* **Work instruction**:
If a picture appears in the records, leave it out and transcribe the rest exactly.

Saved data entries
----------------

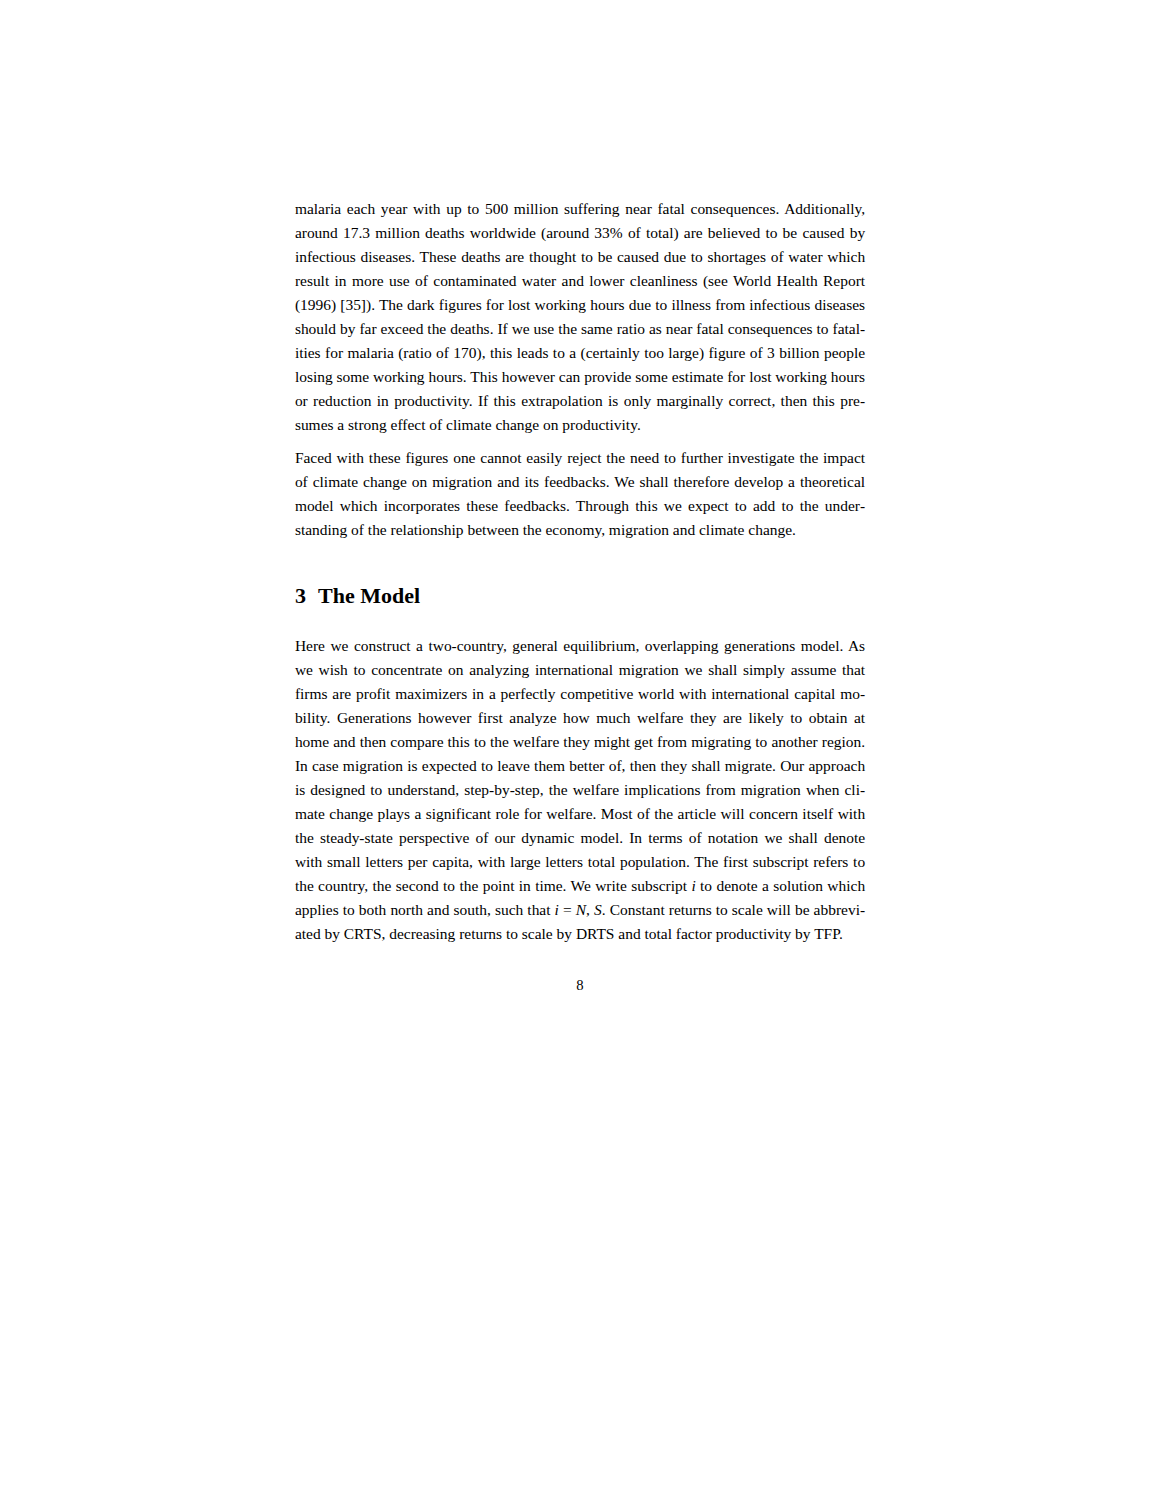malaria each year with up to 500 million suffering near fatal consequences. Additionally, around 17.3 million deaths worldwide (around 33% of total) are believed to be caused by infectious diseases. These deaths are thought to be caused due to shortages of water which result in more use of contaminated water and lower cleanliness (see World Health Report (1996) [35]). The dark figures for lost working hours due to illness from infectious diseases should by far exceed the deaths. If we use the same ratio as near fatal consequences to fatalities for malaria (ratio of 170), this leads to a (certainly too large) figure of 3 billion people losing some working hours. This however can provide some estimate for lost working hours or reduction in productivity. If this extrapolation is only marginally correct, then this presumes a strong effect of climate change on productivity.
Faced with these figures one cannot easily reject the need to further investigate the impact of climate change on migration and its feedbacks. We shall therefore develop a theoretical model which incorporates these feedbacks. Through this we expect to add to the understanding of the relationship between the economy, migration and climate change.
3 The Model
Here we construct a two-country, general equilibrium, overlapping generations model. As we wish to concentrate on analyzing international migration we shall simply assume that firms are profit maximizers in a perfectly competitive world with international capital mobility. Generations however first analyze how much welfare they are likely to obtain at home and then compare this to the welfare they might get from migrating to another region. In case migration is expected to leave them better of, then they shall migrate. Our approach is designed to understand, step-by-step, the welfare implications from migration when climate change plays a significant role for welfare. Most of the article will concern itself with the steady-state perspective of our dynamic model. In terms of notation we shall denote with small letters per capita, with large letters total population. The first subscript refers to the country, the second to the point in time. We write subscript i to denote a solution which applies to both north and south, such that i = N, S. Constant returns to scale will be abbreviated by CRTS, decreasing returns to scale by DRTS and total factor productivity by TFP.
8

----------------

* **Response**:
malaria each year with up to 500 million suffering near fatal consequences. Additionally, around 17.3 million deaths worldwide (around 33% of total) are believed to be caused by infectious diseases. These deaths are thought to be caused due to shortages of water which result in more use of contaminated water and lower cleanliness (see World Health Report (1996) [35]). The dark figures for lost working hours due to illness from infectious diseases should by far exceed the deaths. If we use the same ratio as near fatal consequences to fatalities for malaria (ratio of 170), this leads to a (certainly too large) figure of 3 billion people losing some working hours. This however can provide some estimate for lost working hours or reduction in productivity. If this extrapolation is only marginally correct, then this presumes a strong effect of climate change on productivity.
Faced with these figures one cannot easily reject the need to further investigate the impact of climate change on migration and its feedbacks. We shall therefore develop a theoretical model which incorporates these feedbacks. Through this we expect to add to the understanding of the relationship between the economy, migration and climate change.
3 The Model
Here we construct a two-country, general equilibrium, overlapping generations model. As we wish to concentrate on analyzing international migration we shall simply assume that firms are profit maximizers in a perfectly competitive world with international capital mobility. Generations however first analyze how much welfare they are likely to obtain at home and then compare this to the welfare they might get from migrating to another region. In case migration is expected to leave them better of, then they shall migrate. Our approach is designed to understand, step-by-step, the welfare implications from migration when climate change plays a significant role for welfare. Most of the article will concern itself with the steady-state perspective of our dynamic model. In terms of notation we shall denote with small letters per capita, with large letters total population. The first subscript refers to the country, the second to the point in time. We write subscript i to denote a solution which applies to both north and south, such that i = N, S. Constant returns to scale will be abbreviated by CRTS, decreasing returns to scale by DRTS and total factor productivity by TFP.
8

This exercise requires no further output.